« En France, on a le droit de critiquer les religions, il n’y a pas de délit de blasphème. » On peut dire que ce genre d’affirmation court en boucle en ce moment dans tous les médias et les réseaux sociaux. C’est suite à l’affaire Mila, du nom d’une jeune fille de 16 ans qui s’est permis d’exprimer des propos peu aimables – c’est le moins que l’on puisse dire – à l’égard de l’islam. Cela lui a valu des menaces de mort et même l’impossibilité d’accéder à son lycée, sa sécurité étant en cause. Ce genre d’incident est déjà caractéristique d’un certain climat moral, mais il s’est trouvé amplifié à la suite d’une déclaration de la garde des Sceaux, Nicole Belloubet, qui, tout en condamnant les menaces de mort, a néanmoins pris position contre la jeune fille coupable, à son avis, d’insulte à la religion. La ministre est revenue par la suite sur ses propos qui avaient provoqué un véritable charivari. Comment pouvait-on s’opposer à la liberté de critique des religions ? N’était-ce pas revenir à l’ancienne législation contre le blasphème ?

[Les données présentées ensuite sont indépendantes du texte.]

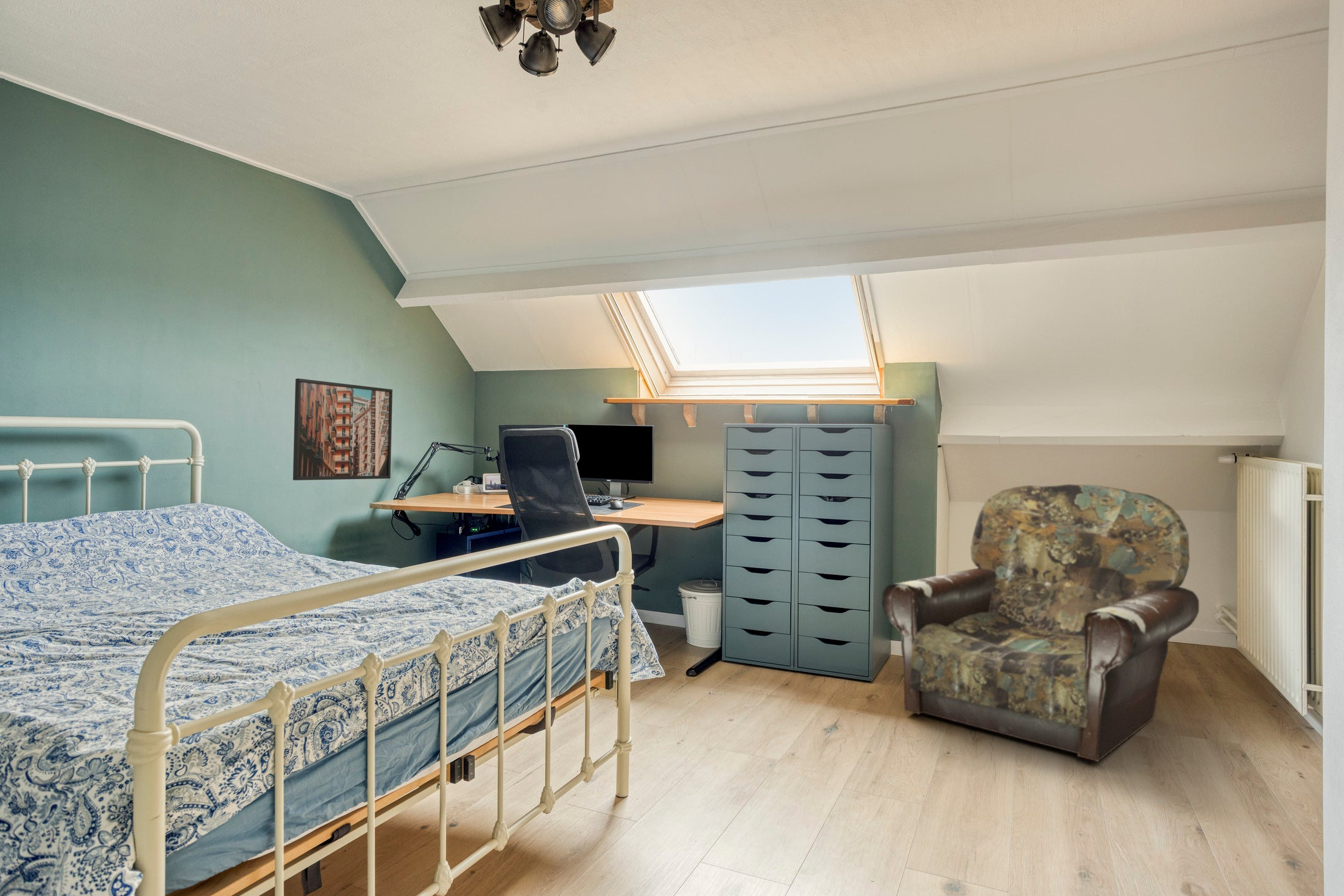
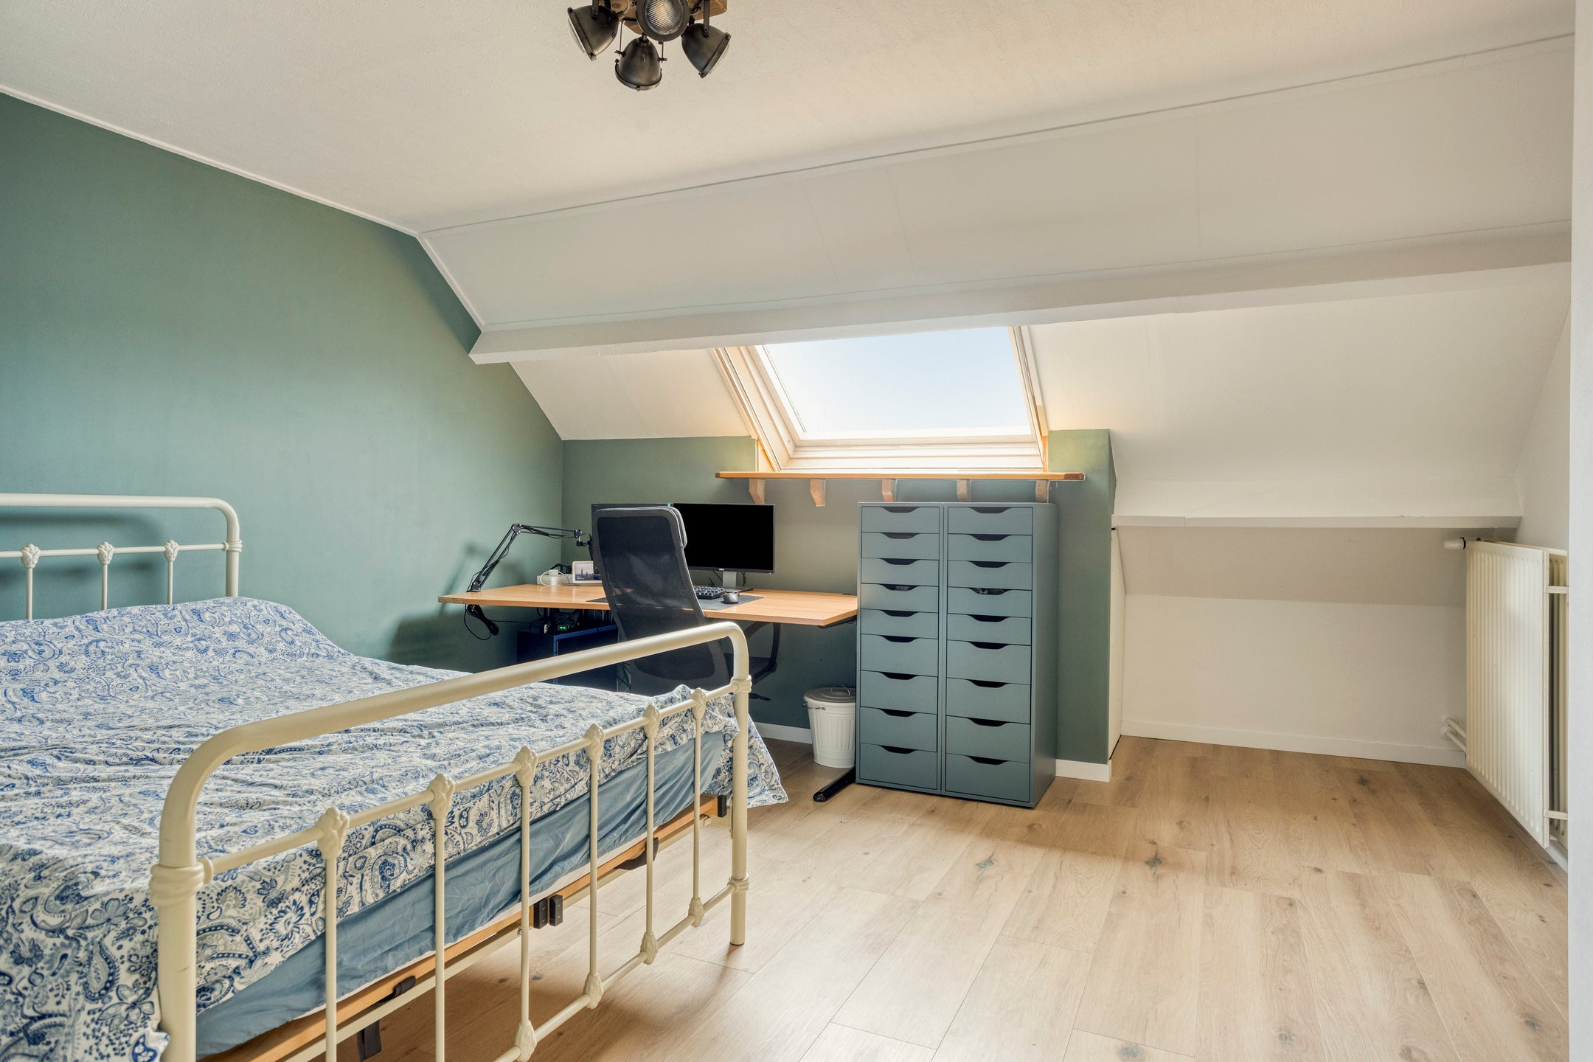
- armchair [881,483,1200,762]
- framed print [292,378,393,481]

Sur le sujet du blasphème, il y aurait beaucoup à dire. Est-il vraiment sûr qu’aujourd’hui il n’existe plus d’interdits à propos de principes fondamentaux, ceux qui sont à l’origine de notre droit, par exemple ? Les droits de l’homme constituent ainsi le sacré des démocraties modernes et leur déni est redevable de sévères réquisitions. Il en va de même du racisme, des discriminations, et de toutes sortes de phobies qui sont réprimés par la loi. En ce qui concerne la religion, il est vrai qu’il y a un droit de critique qui se réclame des Lumières et de toute une tradition anti-religieuse. Cette critique est-elle toujours pertinente, ne relève-t-elle pas souvent de l’esprit le plus mesquin et le plus étroit ? C’était la conviction d’un Flaubert qui a immortalisé dans Mme Bovary, avec le pharmacien Homais, le type même du rationaliste borné. Reste que la plus large liberté doit être laissée à l’intelligence et à l’échange des idées. Le mieux est quand même que cette liberté serve vraiment l’intelligence et ne se limite pas à brandir des noms d’oiseaux. Quand Emmanuel Macron visite l’école biblique de Jérusalem fondée par les Pères dominicains, il honore une magnifique création française qui témoigne de la plus haute forme de l’érudition et de la critique. C’est tout de même un apport plus judicieux au service de la raison et de la paix sociale.
Chronique diffusée sur Radio Notre-Dame le 3 février 2020.